IPF is a chronic lung disease. This means that is a long-lasting disease that needs treatment. The name idiopathic pulmonary fibrosis tells you a little bit about the disease:
- Idiopathic means the cause is not known.
- Pulmonary means it affects the lung.
- Fibrosis – the scarring caused by IPF is called fibrosis.
There are other words that you might hear when talking to people about IPF.
- Interstitial – the scarring occurs in the tissue and spaces between the tiny air sacs and blood vessels in the lung. This area is called the lung’s interstitium.
There are many other kinds of interstitial lung diseases and they are treated differently than IPF. It is important to work with your doctor to find out if you have IPF or another form of interstitial lung disease.
The lung contains airways, air sacs and blood vessels. There is tissue in the small spaces between the airs sacs and tiny blood vessels known as capillaries. IPF is a disease where this tissue becomes inflamed or irritated and swollen.
Over time, this inflammation causes scarring. As the scarring gets worse the lungs become stiff. This makes it harder to take in a deep breath. It also makes it harder for the lungs send oxygen into the blood.
Click here to see a video about IPF.
The two main symptoms of IPF are breathlessness and chronic cough.
- Breathlessness is sometimes called dyspnea or shortness of breath. Most people notice it first during exercise or physical activities, like walking up hills. Breathlessness gets worse as the lung’s scarring gets worse. It can affect day-to-day activities such as showering, climbing stairs, getting dressed and eating.
- Chronic cough bothers most people with IPF. It is called chronic because it lasts longer than 8 weeks. Most of the time the cough is dry, but some people may cough up sputum or phlegm.
People with IPF sometimes have other symptoms, such as:
- Tiredness and loss of energy
- Chest pain or tightness
- Unexplained weight loss
- Loss of appetite
- Change of finger shape called "clubbing"

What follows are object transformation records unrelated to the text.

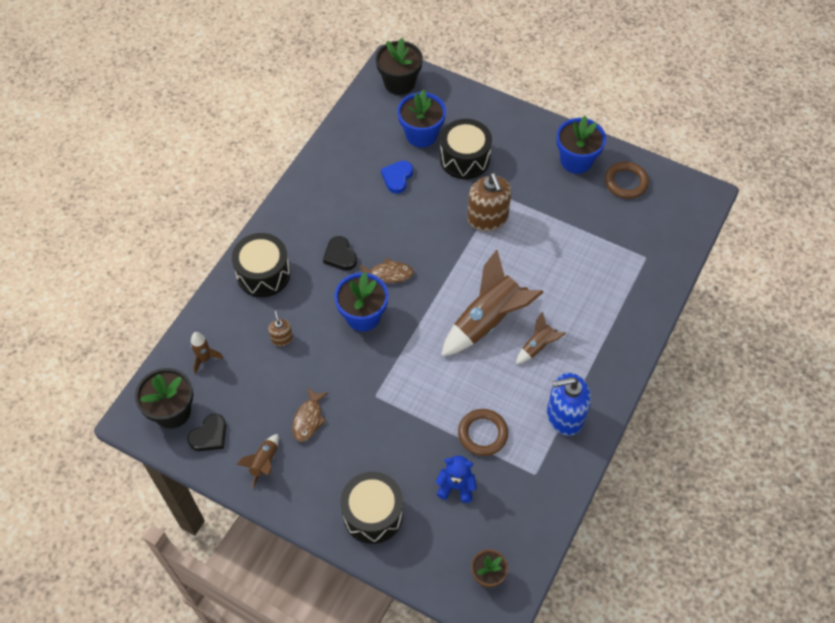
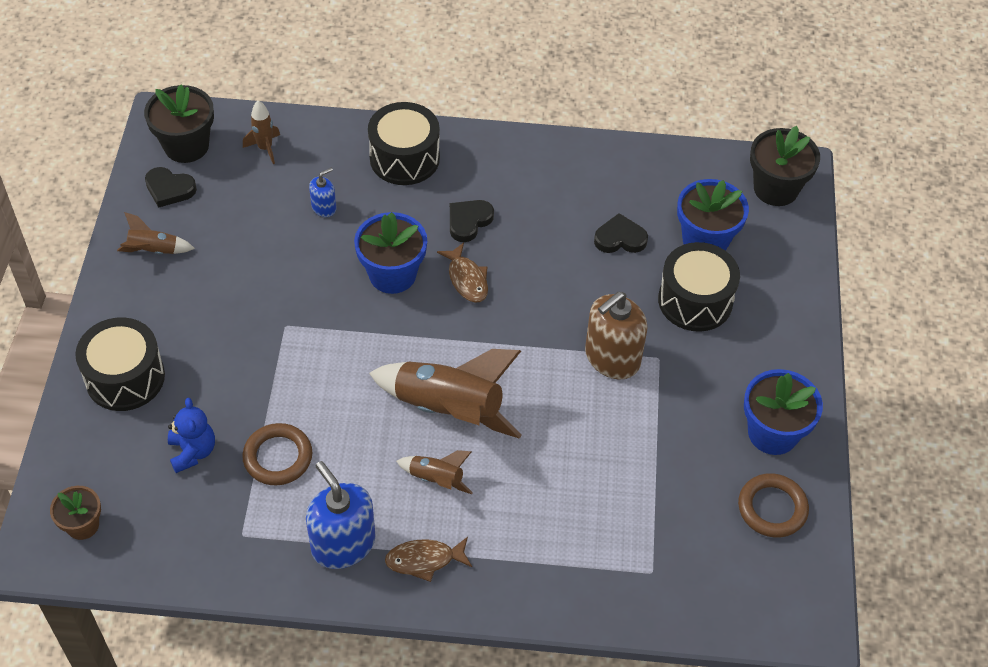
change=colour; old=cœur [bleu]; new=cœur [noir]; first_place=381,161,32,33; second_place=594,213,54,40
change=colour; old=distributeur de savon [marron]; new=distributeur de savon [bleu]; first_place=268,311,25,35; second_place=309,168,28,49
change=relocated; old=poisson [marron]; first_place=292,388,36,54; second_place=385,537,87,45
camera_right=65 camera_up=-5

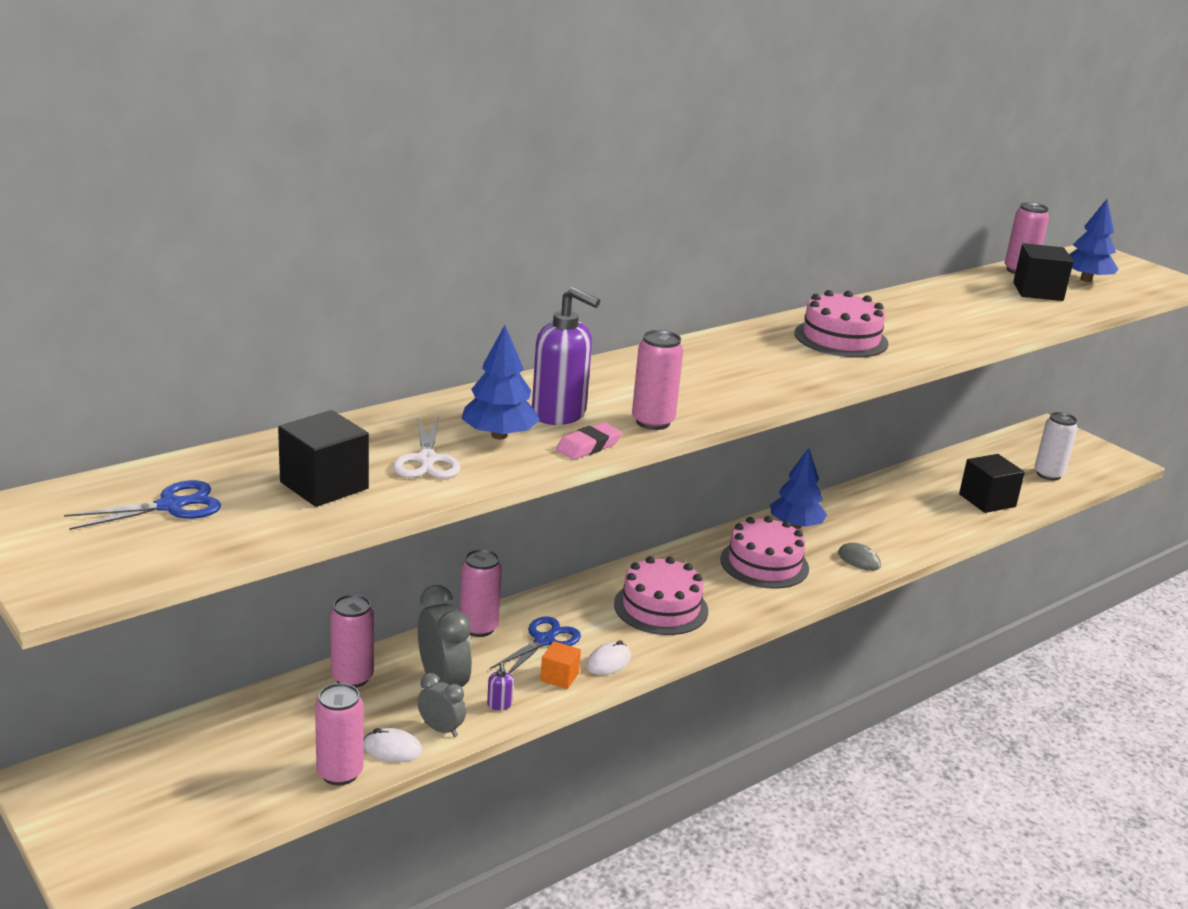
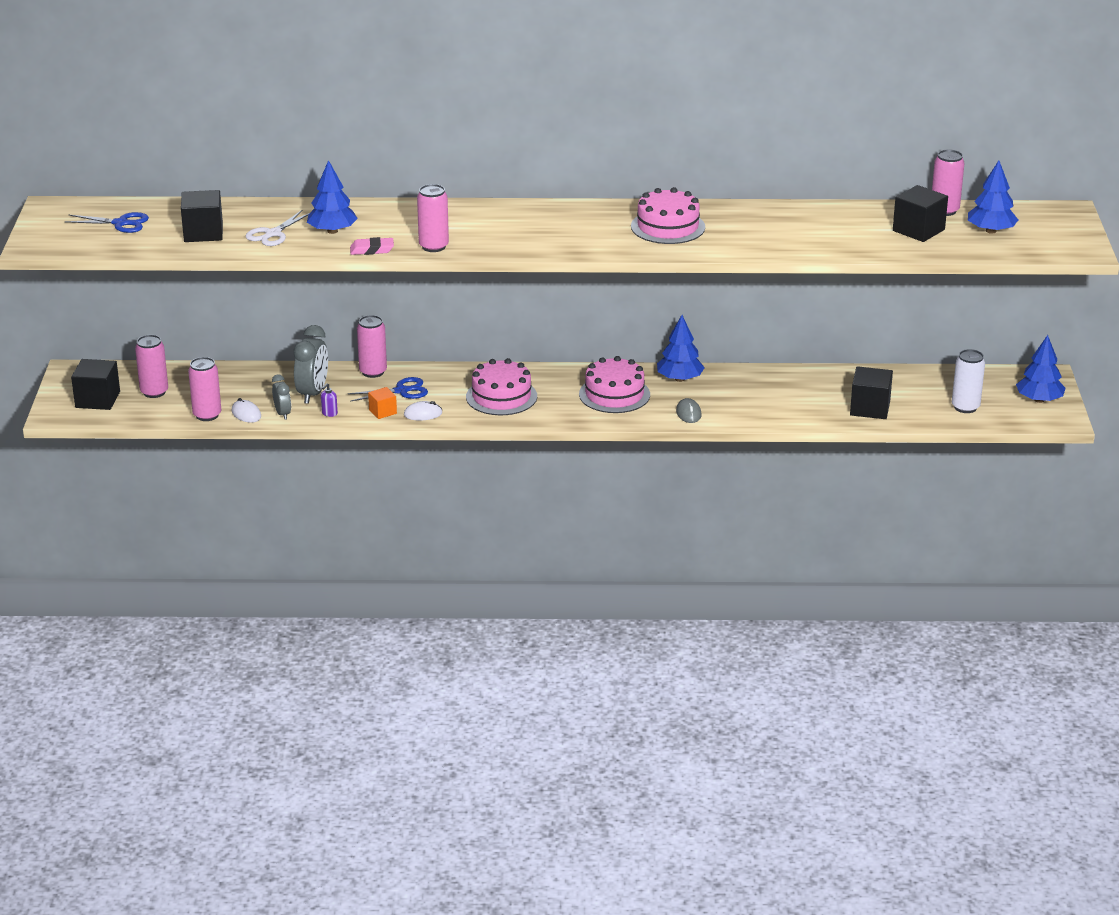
change=missing; old=distributeur de savon [violet]; first_place=532,287,68,138
change=relocated; old=canette [rose]; first_place=330,594,44,94; second_place=135,335,33,63
change=appeared; new=arbre [bleu]; second_place=1016,335,49,68
change=appeared; new=cube [noir]; second_place=71,359,49,51
camera_right=40 camera_up=5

Idiopathic pulmonary fibrosis can be difficult to diagnose because many lung diseases cause breathlessness and cough. Some lung diseases also have similar chest x-rays. You may have to see specialists, including a respirologist (lung specialist) before you get a diagnosis. Here are some of the things that happen on the way to diagnosis:
- You will be asked questions to help find out if there are factors linked to pulmonary fibrosis. These questions might be about your
- home and work environments;
- smoking history;
- medical history.
- You will receive a physical examination of your lungs. You will alo have an examination of other parts of your body including your heart, joints, fingernails, skin and muscles.
There is no single test can diagnose IPF. That means you may need several different tests including:
- Pulmonary function test (PFT): This is a breathing test that measures how much air you can blow in and out of your lungs and how well your lungs can absorb oxygen.
- Six-minute walk test: This walking test helps measure your physical fitness, and measures amount of oxygen in your blood at rest and during the walk.
- Chest x-ray: This is a simple image of your lungs that can show interstitial lung disease. Sometimes it can be useful to help monitor progression.
- Blood tests: Different blood tests can help identify causes of interstitial lung disease.
- Computed tomography (CT scan): This special type of x-ray helps show scarring in your lungs. The type of scarring can help identify the subtype of interstitial lung disease.
- Bronchoscopy: This test includes sending a small flexible tube, called bronchoscope, through your mouth or nose and into your lungs. The test does not diagnose IPF but can help find infection causing symptoms. It can also help find other types of interstitial lung disease.
- Surgical lung biopsy: This test is performed by a surgeon. The test requires a small cut in the side of the chest so that small pieces of lung tissue can be removed. The tissue is examined under microscope to help make diagnosis clear.
No one knows what causes idiopathic pulmonary fibrosis or why some people get it.
We do know some common risk factors for IPF. These include:
- Age: Almost all patients with IPF are over the age of 50 years
- Cigarette smoking: Approximately 75% of people with IPF currently smoke tobacco or did smoke in the past.
- Acid reflux (gastroesophageal reflux disease [GERD]): About 75% of people with IPF have symptoms of acid reflux or heartburn.
- Sex: About 75% of patients with IPF are male.
- Genetics (family history): Up to 20% of people with IPF have another family member with an interstitial lung disease.
While there are things on this list that cannot be changed, some can be changed to reduce the risk.
- If you smoke, quit smoking. The sooner the better. Stay away from secondhand smoke. Don’t allow smoking in your home or other closed spaces, e.g., car.
- If you have heartburn, speak to your health care team about what treatments you should use.